Texto del ejercicio:
>>
Trevor Jones: Orígenes

Escrito por Óscar Salazar, el 11 julio 2017 | Publicado en Apuntes, Compositores

El año se acercaba a su fin con el calor característico del verano. El pequeño Trevor oía discutir a sus padres en el cuarto de al lado, mientras observaba la marquesina del Gem Cinema. La gran tentación en su vida, esa a la que nunca se había podido resistir. Pronto, terminarían las clases y ya no tendría que preocuparse de las collejas de su madre, al descubrir que, a veces, pasaba el día en el cine en vez de en el colegio.

El Distrito 6 de Ciudad del Cabo era un lugar cosmopolita en los años 50. El resultado de unir la cercanía del puerto con el crisol de culturas que convivían en el barrio. Todavía faltaba un tiempo para que el gobierno terminara por perder definitivamente la cordura. La gente aún se estaba acostumbrando a que lo inusual conformara la regla. Esa época, siempre complicada, en la que parece que no pasa nada, aunque todo esté cambiando, y se puede sobrellevar la incertidumbre, mirando hacia otro lado.

Preocupaciones de un mundo de adultos que quedaban bastante lejos para un niño de ocho años que esperaba a su abuela. Ese día iban a ir ambos al centro. De compras. Trevor llevaba días imaginando qué harían, anticipando el momento. Por eso, en cuanto oyó su voz en el pasillo, salió corriendo hacia ella:

—¡Nana!

Sus padres habían dejado de discutir hacían unos momentos y se despidieron de él, recordándole que tenía que portarse bien con la abuela.

Caminaron unos bloques hasta la parada del autobús. Trevor parloteaba sin parar, contando, por enésima vez, lo que para él era el argumento de su película favorita: una chica enferma, un payaso que la ayuda a recuperarse. Y, sobre todo, la música. Y los cuerpos en movimiento.

Justo lo contrario a la estática y larga cola de gente que esperaba a un autobús que no tardó en llegar.

—Trev, ahora tengo que subir yo a este. Tú coges el siguiente y nos vemos allí.

La confusión ensombreció los ojos del niño. Las cosas no estaban sucediendo como las había imaginado. En sus sueños, subían juntos al autobús y viajaban cogidos de la mano. Comían un helado en el centro.
<<
Filas de datos:
>>
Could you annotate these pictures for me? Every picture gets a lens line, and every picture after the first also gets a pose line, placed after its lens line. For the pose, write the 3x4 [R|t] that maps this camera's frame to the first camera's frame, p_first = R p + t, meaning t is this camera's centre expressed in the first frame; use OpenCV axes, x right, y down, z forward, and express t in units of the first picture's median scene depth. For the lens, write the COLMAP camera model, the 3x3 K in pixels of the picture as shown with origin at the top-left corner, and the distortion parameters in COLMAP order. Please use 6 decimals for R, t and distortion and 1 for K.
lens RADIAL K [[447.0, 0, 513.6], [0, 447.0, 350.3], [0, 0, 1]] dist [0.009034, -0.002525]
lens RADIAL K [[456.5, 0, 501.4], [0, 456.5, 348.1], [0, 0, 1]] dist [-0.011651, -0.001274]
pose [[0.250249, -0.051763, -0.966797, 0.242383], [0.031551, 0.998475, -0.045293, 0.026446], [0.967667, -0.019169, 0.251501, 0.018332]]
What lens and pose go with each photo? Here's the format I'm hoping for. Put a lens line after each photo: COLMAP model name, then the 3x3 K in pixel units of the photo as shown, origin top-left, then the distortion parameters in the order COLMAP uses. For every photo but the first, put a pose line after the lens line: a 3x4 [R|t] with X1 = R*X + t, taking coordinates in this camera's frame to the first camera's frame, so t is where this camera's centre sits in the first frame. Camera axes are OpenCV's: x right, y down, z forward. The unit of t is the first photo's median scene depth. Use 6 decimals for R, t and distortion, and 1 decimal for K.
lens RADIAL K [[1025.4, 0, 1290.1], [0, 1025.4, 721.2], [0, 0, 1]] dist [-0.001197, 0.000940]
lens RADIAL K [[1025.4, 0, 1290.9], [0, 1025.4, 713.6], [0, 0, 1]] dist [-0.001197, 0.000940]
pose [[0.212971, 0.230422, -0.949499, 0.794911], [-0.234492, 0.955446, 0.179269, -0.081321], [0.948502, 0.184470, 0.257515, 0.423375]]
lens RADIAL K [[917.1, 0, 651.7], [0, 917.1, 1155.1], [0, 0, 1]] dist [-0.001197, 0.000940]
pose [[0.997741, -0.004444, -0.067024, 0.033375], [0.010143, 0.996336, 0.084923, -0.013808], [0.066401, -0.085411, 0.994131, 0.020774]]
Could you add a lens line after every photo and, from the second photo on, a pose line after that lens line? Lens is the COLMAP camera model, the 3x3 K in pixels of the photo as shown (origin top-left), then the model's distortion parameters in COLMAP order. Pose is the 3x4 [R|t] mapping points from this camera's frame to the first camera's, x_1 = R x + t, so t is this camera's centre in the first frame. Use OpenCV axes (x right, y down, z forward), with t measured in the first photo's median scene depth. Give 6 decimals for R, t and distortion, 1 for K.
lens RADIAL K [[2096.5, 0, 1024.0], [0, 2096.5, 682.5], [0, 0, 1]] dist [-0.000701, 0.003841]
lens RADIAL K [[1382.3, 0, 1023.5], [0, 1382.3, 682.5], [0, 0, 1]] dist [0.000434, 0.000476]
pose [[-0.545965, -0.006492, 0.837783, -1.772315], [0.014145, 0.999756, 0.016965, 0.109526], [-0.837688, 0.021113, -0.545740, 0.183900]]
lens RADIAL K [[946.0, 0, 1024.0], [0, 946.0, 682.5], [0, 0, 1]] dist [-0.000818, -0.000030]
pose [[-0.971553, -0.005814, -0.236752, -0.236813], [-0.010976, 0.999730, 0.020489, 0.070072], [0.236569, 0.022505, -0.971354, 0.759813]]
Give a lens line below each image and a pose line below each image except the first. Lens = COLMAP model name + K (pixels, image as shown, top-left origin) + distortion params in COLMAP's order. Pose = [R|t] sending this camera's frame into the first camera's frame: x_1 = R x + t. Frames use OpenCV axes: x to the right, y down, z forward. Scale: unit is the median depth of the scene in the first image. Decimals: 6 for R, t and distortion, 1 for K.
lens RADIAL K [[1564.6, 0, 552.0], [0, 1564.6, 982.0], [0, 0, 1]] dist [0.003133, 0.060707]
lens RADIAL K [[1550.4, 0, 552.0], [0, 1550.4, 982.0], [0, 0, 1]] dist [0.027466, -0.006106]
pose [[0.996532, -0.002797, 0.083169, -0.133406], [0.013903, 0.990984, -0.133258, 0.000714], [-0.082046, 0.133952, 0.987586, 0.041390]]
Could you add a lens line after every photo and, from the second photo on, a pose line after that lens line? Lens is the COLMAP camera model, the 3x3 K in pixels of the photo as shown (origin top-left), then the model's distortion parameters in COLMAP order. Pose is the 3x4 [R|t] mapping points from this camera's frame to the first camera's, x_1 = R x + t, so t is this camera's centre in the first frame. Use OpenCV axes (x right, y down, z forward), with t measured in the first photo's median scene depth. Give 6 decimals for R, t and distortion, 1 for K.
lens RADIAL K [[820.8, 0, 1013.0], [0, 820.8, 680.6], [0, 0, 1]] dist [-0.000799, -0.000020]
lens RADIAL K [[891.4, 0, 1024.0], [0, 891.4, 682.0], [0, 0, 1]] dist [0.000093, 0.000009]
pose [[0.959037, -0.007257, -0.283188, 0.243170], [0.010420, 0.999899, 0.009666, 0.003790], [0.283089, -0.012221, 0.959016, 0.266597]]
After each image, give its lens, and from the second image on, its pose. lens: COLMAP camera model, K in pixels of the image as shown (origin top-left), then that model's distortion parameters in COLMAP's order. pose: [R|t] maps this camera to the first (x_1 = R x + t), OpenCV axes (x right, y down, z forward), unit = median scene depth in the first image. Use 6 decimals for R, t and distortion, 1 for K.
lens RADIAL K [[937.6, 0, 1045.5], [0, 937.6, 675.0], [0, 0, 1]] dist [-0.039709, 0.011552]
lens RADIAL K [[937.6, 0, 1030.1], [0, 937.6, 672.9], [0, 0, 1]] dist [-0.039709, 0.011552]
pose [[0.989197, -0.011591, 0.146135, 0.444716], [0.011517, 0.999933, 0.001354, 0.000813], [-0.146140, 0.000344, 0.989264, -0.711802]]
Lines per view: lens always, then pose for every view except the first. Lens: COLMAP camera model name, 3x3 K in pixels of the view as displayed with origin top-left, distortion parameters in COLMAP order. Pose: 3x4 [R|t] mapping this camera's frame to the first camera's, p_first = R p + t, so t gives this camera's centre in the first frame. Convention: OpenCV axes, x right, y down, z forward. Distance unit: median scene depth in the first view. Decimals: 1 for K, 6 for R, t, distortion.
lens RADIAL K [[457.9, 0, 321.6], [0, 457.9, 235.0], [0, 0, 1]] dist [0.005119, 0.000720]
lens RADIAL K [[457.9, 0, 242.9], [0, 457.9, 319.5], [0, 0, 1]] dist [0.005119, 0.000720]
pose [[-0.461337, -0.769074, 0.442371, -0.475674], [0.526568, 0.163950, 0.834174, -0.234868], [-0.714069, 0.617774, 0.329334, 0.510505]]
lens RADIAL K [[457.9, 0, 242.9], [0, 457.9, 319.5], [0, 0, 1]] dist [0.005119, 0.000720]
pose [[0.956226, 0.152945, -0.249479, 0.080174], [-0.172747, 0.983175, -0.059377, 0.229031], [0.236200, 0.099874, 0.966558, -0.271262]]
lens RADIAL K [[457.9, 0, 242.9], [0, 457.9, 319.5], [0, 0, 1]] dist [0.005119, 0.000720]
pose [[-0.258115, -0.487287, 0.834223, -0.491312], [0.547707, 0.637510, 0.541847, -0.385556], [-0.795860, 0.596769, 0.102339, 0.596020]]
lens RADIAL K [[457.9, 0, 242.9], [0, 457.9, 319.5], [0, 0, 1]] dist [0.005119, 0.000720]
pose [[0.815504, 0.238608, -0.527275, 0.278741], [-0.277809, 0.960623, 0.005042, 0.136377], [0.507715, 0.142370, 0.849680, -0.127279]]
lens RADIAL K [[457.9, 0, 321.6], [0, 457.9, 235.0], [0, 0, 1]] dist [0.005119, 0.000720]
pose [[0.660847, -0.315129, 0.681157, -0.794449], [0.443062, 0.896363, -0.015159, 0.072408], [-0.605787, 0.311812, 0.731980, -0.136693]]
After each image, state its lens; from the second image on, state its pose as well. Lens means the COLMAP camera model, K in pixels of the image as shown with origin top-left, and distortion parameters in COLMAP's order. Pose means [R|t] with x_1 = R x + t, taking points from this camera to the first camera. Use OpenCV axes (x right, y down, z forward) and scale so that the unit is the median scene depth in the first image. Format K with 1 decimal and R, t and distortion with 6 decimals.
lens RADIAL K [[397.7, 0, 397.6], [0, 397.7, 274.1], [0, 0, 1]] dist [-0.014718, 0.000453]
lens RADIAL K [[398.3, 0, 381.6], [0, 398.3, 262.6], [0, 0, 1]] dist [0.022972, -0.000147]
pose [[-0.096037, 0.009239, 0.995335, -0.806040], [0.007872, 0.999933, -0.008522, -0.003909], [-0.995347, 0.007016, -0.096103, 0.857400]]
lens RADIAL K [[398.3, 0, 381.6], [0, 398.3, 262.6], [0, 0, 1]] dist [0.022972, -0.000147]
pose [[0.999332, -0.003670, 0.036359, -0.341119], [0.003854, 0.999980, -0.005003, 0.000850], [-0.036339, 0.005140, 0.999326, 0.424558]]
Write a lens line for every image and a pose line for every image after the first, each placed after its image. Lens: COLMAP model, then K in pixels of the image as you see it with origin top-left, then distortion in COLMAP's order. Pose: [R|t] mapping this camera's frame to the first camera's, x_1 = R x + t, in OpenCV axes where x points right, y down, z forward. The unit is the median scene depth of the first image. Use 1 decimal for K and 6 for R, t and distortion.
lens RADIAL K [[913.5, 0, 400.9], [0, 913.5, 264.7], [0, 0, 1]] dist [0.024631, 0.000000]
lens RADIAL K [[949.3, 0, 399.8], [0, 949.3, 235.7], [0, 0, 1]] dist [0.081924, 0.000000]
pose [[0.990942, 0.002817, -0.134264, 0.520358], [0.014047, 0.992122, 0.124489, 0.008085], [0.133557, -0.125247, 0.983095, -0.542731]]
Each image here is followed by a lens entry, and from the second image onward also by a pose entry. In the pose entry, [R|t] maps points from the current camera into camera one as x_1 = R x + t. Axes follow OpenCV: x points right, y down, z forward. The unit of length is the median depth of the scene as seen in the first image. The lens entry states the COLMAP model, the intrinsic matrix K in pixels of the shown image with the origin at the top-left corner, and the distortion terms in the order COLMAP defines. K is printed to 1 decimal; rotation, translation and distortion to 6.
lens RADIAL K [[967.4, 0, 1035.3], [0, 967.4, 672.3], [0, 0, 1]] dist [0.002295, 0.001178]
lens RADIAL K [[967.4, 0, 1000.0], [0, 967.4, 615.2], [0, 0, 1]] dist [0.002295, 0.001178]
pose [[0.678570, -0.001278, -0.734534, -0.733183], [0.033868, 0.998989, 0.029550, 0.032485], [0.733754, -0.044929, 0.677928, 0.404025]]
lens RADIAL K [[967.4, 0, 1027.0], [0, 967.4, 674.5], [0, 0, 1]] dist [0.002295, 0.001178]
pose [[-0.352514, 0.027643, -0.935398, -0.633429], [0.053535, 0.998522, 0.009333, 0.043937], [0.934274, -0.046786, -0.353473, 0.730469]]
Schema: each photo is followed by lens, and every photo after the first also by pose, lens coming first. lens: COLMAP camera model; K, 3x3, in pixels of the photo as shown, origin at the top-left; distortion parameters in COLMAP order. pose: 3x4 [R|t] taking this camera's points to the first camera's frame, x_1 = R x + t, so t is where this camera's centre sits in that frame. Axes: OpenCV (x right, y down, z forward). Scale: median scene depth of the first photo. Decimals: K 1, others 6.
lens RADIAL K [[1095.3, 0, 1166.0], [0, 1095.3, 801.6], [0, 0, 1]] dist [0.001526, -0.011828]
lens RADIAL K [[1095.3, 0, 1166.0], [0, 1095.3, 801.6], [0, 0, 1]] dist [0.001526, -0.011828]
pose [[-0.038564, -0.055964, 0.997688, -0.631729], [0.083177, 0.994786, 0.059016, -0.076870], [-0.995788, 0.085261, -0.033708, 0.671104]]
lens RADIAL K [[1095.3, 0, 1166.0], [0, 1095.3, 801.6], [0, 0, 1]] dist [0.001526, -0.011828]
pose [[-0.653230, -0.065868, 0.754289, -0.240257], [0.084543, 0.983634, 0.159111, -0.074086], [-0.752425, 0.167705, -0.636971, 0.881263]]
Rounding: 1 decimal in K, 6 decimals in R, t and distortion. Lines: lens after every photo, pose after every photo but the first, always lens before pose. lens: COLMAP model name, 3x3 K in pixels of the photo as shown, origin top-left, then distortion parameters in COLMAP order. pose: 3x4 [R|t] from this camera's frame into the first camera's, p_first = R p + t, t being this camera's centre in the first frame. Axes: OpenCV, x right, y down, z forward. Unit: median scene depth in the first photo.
<<
Objetivo de la tarea:
¿Concuerdan con el texto sobre Trevor Jones estas afirmaciones? Responde sí o no a cada una y cita entre comillas las palabras del texto que lo deciden.
(a) Trevor tenía ocho años.
(b) El cine cuya marquesina observaba Trevor se llamaba Odeon.
(c) Cuando llegó la abuela, los padres de Trevor seguían discutiendo.
Las filas no guardan relación con el texto.

Resultado:
(a) Sí: «un niño de ocho años que esperaba a su abuela».
(b) No: «la marquesina del Gem Cinema».
(c) No: «Sus padres habían dejado de discutir hacían unos momentos».